Sometimes, you will hear of commodity purchases being made on the "spot market". This term has to do with the commodity market itself, and will relate to the pricing that you receive.
If you haven't dealt much with bulk oil commodities, this term can seem foreign. We will explain, so that you can make smart purchases and understand exactly the pricing that you're getting.
Ever wonder why spot prices are often more expensive than contracted rates? There's a good reason, and we'll discuss that too.
First off, what is a commodity item?
A commodity is a raw material or agricultural product that you can buy or sell. In the bulk oil world, a commodity is an oil that has a fluctuating price that changes on a regular basis. This price is based off of the items availability: how much oil has been produced and what is actually available to buy. The price changes by the minute, hour, day or week, depending on the type of oil.
In fact, most (if not all) of the oils that we sell are commodity oils.
Forward Contracts For Bulk Commodities
Many commodity market items, like soybean and canola oil, are purchased using forward contracts. Bulk oil contracts allow you, as a purchaser, to lock in a particular volume of oil at a particular price. That price is based on what the commodity market is today, and what it is predicted to be in the future.
These forward contracts are often referred to as futures or buying on the futures market. These agreements are quite a bit like dealing on the stock market.
Many purchasers will contract for a years worth of volume of oil, with the regular deliveries scheduled on a weekly or monthly basis. If they find that they use more more oil than they had originally expected, they will have to buy more inventory that they can get delivered immediately. This is known as buying on the spot market.
What is the spot market?
The spot market is simply today's price. There is no futures or contracts involved, and the price is based on just the amount you're buying in that one order.
Let's look at a common example. If you had originally contracted for a years worth of oil and you end up using it more quickly than you had predicted, you'll need to buy more oil to fill in that inventory so production is not shut down. You will buy whatever you need to get you through the next... Week? Month? Whatever you decide based on the current market. Again, when you buy on the spot market, there is no planning into the future and the price does not take into account the normal volume that you use.
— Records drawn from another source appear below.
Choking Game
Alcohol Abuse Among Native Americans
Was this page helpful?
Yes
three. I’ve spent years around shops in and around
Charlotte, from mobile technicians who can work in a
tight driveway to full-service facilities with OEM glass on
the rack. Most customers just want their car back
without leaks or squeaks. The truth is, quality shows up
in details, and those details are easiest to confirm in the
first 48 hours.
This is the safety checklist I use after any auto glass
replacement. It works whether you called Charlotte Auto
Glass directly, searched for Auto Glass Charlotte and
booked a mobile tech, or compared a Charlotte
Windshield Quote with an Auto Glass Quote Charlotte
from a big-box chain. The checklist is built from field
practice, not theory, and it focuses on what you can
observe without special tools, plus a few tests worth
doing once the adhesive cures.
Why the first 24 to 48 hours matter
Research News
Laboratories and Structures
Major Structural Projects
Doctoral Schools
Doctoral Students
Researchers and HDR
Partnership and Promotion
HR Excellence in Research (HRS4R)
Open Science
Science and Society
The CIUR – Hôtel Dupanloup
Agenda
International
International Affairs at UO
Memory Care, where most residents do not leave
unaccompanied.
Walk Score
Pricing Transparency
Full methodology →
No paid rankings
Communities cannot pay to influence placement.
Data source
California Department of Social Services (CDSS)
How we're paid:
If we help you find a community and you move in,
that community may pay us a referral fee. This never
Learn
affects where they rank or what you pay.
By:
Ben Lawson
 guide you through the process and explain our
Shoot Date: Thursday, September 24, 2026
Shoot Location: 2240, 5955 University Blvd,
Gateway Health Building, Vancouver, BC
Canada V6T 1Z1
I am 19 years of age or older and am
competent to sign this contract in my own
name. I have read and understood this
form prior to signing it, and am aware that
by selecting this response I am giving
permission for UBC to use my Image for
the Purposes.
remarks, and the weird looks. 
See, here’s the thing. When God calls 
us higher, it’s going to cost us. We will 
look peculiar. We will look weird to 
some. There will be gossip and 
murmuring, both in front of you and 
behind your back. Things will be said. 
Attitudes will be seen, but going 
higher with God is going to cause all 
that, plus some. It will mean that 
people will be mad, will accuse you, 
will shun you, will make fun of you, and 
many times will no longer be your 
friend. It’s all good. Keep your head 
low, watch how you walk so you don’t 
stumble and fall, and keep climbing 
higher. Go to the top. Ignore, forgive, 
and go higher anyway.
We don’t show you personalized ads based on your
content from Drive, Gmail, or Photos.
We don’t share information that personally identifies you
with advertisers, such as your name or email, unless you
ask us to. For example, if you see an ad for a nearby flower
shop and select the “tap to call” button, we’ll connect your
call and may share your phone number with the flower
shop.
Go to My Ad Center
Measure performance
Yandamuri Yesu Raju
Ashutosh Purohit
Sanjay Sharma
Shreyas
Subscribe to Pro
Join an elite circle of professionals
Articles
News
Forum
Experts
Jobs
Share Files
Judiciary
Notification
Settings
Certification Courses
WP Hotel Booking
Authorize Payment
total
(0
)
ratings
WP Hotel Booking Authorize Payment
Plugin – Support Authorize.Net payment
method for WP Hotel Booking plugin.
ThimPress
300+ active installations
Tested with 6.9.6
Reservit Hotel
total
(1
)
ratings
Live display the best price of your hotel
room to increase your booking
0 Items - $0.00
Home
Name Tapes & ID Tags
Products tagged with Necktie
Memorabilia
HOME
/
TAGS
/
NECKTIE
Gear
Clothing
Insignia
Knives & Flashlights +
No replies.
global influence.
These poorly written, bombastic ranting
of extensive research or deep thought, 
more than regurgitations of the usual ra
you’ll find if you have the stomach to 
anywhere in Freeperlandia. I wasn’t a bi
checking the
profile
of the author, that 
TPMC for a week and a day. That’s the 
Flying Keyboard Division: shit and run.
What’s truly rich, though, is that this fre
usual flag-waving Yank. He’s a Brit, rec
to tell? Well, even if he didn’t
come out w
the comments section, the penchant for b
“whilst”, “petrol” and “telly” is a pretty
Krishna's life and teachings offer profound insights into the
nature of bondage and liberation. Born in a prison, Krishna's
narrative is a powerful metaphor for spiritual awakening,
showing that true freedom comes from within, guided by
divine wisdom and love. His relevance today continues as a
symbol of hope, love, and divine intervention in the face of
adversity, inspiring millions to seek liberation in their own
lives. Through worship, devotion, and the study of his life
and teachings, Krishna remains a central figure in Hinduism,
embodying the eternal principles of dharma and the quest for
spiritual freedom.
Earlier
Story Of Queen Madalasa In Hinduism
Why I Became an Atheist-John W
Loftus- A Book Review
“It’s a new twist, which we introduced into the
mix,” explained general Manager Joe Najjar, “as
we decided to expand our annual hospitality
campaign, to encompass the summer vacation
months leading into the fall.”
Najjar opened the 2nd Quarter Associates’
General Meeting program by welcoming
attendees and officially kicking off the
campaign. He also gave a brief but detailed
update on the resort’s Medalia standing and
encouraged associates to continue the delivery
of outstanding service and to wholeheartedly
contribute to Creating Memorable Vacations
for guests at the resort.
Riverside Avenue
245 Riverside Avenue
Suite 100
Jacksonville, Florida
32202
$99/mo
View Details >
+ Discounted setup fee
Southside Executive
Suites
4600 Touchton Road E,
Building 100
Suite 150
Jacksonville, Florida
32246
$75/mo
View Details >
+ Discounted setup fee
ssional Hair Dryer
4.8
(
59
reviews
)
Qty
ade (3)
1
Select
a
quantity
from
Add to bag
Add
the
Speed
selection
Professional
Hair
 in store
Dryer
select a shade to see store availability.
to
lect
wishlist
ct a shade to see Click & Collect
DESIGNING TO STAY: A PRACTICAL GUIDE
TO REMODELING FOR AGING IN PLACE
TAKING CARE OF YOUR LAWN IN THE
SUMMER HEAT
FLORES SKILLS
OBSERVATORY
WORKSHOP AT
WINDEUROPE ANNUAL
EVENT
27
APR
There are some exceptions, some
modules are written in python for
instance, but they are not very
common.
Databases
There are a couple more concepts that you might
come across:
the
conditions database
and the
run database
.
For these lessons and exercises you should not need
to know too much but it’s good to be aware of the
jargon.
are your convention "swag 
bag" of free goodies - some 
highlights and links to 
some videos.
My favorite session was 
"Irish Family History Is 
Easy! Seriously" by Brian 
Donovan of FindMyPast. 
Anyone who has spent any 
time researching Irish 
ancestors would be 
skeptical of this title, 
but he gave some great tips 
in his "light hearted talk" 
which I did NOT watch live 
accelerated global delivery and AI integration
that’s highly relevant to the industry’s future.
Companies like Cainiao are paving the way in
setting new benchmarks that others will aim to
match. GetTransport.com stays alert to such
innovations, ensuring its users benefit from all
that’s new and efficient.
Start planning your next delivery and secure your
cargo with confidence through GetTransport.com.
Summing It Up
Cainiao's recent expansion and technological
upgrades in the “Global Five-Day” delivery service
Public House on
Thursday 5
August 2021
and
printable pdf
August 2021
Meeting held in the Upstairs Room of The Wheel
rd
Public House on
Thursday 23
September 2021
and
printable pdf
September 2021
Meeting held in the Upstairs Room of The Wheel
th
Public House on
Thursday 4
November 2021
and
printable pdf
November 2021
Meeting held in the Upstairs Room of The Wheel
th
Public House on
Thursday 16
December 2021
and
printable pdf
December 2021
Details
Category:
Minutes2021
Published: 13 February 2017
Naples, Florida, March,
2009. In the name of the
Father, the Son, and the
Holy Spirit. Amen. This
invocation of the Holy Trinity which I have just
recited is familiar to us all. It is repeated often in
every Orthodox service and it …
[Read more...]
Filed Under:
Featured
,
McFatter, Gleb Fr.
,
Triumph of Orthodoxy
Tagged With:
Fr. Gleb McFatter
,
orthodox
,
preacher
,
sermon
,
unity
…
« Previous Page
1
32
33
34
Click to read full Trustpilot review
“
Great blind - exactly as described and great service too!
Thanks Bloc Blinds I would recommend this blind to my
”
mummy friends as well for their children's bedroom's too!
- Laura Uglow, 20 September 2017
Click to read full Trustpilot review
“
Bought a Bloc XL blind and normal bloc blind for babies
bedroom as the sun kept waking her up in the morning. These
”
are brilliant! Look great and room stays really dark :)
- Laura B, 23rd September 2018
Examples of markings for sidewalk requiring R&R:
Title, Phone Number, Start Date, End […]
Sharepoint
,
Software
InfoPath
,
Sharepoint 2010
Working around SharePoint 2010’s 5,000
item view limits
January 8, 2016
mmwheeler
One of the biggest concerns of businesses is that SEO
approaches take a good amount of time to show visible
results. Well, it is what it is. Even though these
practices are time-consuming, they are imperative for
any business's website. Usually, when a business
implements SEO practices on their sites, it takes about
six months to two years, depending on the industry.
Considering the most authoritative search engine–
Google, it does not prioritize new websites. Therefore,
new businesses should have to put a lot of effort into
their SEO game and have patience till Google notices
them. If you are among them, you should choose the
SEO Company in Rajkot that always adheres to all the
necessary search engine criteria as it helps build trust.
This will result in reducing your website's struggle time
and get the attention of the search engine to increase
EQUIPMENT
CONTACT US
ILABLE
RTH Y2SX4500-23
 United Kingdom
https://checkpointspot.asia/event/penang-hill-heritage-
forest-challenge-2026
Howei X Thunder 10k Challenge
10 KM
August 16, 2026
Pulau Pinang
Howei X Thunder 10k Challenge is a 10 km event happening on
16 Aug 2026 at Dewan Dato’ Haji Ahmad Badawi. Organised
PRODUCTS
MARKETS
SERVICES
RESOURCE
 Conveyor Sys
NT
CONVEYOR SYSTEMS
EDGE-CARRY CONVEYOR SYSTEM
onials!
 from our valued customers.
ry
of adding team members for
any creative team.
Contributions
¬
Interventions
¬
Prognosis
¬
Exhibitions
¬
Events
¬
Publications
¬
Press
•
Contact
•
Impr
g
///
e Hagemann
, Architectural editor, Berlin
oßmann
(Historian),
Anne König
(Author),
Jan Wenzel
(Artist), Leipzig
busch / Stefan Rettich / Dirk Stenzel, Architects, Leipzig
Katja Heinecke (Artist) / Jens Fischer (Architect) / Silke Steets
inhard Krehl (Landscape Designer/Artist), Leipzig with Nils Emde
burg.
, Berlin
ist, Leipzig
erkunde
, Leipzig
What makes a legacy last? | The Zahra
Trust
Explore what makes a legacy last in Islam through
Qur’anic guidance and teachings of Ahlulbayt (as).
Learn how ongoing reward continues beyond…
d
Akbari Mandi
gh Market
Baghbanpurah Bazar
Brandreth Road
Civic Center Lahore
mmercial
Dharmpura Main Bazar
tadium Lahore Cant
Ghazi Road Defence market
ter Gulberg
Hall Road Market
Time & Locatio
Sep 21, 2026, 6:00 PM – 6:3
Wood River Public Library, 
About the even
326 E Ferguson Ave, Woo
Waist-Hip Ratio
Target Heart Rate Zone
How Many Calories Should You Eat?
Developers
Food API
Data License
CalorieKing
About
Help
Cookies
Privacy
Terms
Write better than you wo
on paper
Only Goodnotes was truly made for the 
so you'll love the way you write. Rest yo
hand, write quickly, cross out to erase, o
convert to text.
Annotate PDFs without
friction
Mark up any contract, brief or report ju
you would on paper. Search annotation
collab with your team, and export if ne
Spot commodity market purchases are usually smaller in volume (as compared to annual contracts), and they are a "quick fix" to get raw materials in when you need keep production running.
When do most manufacturers by on the spot market?
There are particular times of year when many manufacturers will be buying on the spot market at the same time. For example, let's look at the safflower oil market. In general, the best time to lock in a contract is after the harvest in the fall, because typically prices are going to be the lowest then. If the harvest season is in October, then that's when most food manufacturers will sign their contract each year.
Purchasing managers do their best to predict the volume that they will need for the next year. However, if their business continues to grow they may run out of the oil that they contracted for early. Say they use up 12 months worth of contracted oil in 10 months time. By August, they will be out of oil and will need to buy on the spot market to hold them over until the next harvest is complete in October, when they plan to sign a new contract.
Because the harvest season in the US is the end of summer/ beginning of fall for many different kinds of crops, the few months before then (June-August) is a common time where many food manufacturers are forced to buy on the spot market.
How Do Spot Market Prices Compare to Contracted Prices?
Because of the above situation, and the typical low supply of oil just before a harvest season, prices are often higher at this time naturally. Unfortunately, this is when many purchasing managers are forced to buy on the spot market to keep their production lines going.
As a result, many spot market purchases like this end up being comparatively more expensive then a year-long contract signed after the harvest.
Of course, spot market purchases don't have to be more expensive – it's just based on the current commodity market, and where ever that may stand.